Mengele lives in a state of corrosive paranoia. He is surrounded by a pack of stray dogs that he uses for protection and as a warning system in case of intruders. He builds a tower and spends hours with binoculars looking for anyone approaching the ranch. He bullies the Stammers’ employees and gives them unwelcome advice about how to raise their children.

Eventually, Mengele and the Stammers part ways. The Stammers buy a bungalow in a neighborhood of São Paulo that they rent to Mengele. He lives in poverty, paranoia and increasingly poor health. In 1979, he has a stroke while swimming on the Atlantic coast and drowns. He is buried under the name of Wolfgang Gerhard, whose identity he had been using since 1971.

In May 1985, the West German prosecutor’s office raided the office of Hans Sedlmeier, a lifelong friend of Mengele’s and sales manager of the family firm. There, they found a coded address book and copies of letters sent to and received from Mengele, including a letter informing Sedlmeier of Mengele’s death.

German authorities alerted the police in São Paulo. They in turn interrogated Wolfram and Liselotte Bossert, whom Mengele was visiting at the time of his death. They revealed the location of Mengel’s grave. Forensic examination in June 1985 showed a high degree of probability that the body was that of Josef Mengele. In 1992, DNA testing confirmed it beyond a doubt.

Mengele remained an unrepentant Nazi to the end. His son came to visit toward the end of Mengele’s life, spent less than a day with him and returned to Germany and changed his name to his wife’s maiden name.

This is a deeply challenging book to read. Mengele is a repulsive protagonist. A reason to be outraged can be found on every other page: how he escaped trial, how assorted civil servants never connected the dots and allowed him identity documents and freedom to travel back and forth to Germany.

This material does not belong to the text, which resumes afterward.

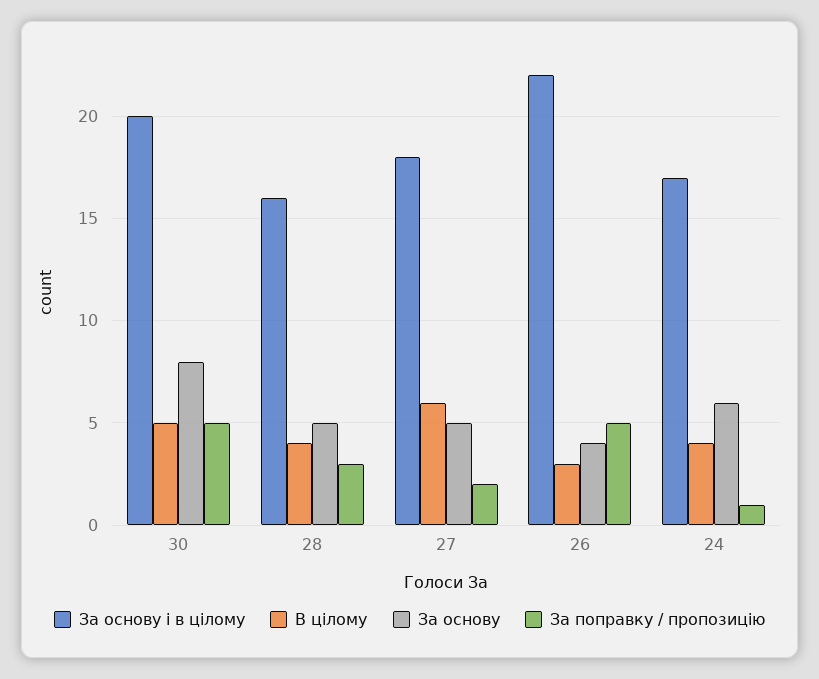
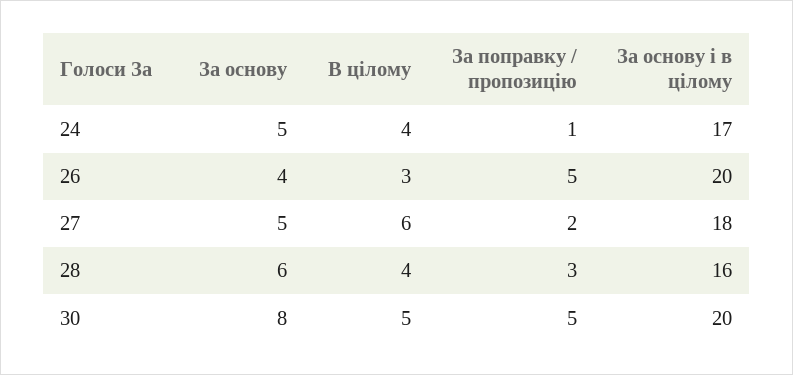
За основу, 28: 5 -> 6
За основу і в цілому, 26: 22 -> 20
За основу, 24: 6 -> 5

That said, this is an important and exceptionally well-done book. It’s described as a novel because it includes conversations and thoughts that no one could have known, but it is based on deeply researched material. Some of that material only became available in the late 1980s when Argentine President Carlos Saul Menem ordered the release of files relating to Argentina’s role in offering a haven to Nazi war criminals.

THE DISAPPEARANCE OF JOSEF MENGELE was originally published in Paris in 2017 and translated by Georgia de Chamberet. It won the Prix Renaudot in 2017.

The Author: Olivier Guez (1974 – )

Olivier Guez is a French journalist, essayist and writer. He worked as a freelance journalist for The New York Times, Le Monde, the Frankfurter Allgemeine Zeitung, Le Figaro Magazine, L’Express, Le Point and other publications.

He won the Priz Renaudot for his 2017 novel, THE DISAPPEARANCE OF JOSEF MENGELE. It was his seventh book.

Raised in Strasbourg, he studied at Sciences Po Strasbourg, the London School of Economics and the College of Europe.